The COVID-19 pandemic has severely affected informal traders in Johannesburg.

One of them is Samuel Mudzumbia who makes casual leather shoes, wallet, belts and sells them to patrons at the corner of seventh and second avenue in Melville, Johannesburg.

He says on a normal day he used to make enough money to even send some back home.

However, Mudzumbia says since most businesses in the vicinity are closed, times are tough.

Mudzumbia’s shoes cost R750, leather belts R250 and wallets R150 each.

“It’s very quiet these days around here. If it wasn’t for all this COVID-19, things would have been better than the way it is, because you see the restaurants and clubs are closed. Mostly some of their customers come from those guys.”

In the video below, Lusikisiki informal traders hard hit by COVID-19 lockdown:

Permits

In April, informal traders in Johannesburg complained about poor sales while welcoming government’s move to allow them to trade.

The City of Johannesburg has issued permits to 1 600 informal traders already registered on its database.

Spokesperson Nthatisi Modingoane said all 1 600 informal traders who have been granted permits to trade within the city must have protective clothing and adhere to COVID-19 regulations.

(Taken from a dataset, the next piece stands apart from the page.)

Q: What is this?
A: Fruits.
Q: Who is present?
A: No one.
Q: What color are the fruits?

“Yes, they have been given specifications in terms of making sure that the one-metre radius in terms of social distancing is observed. There are issues around hygiene and cleanliness in their stalls. Issues of making sure that there are sanitizers and protective gear around there if they have to engage closely with customers. So, there are those regulations being monitored by our officers to make sure there’s compliance.”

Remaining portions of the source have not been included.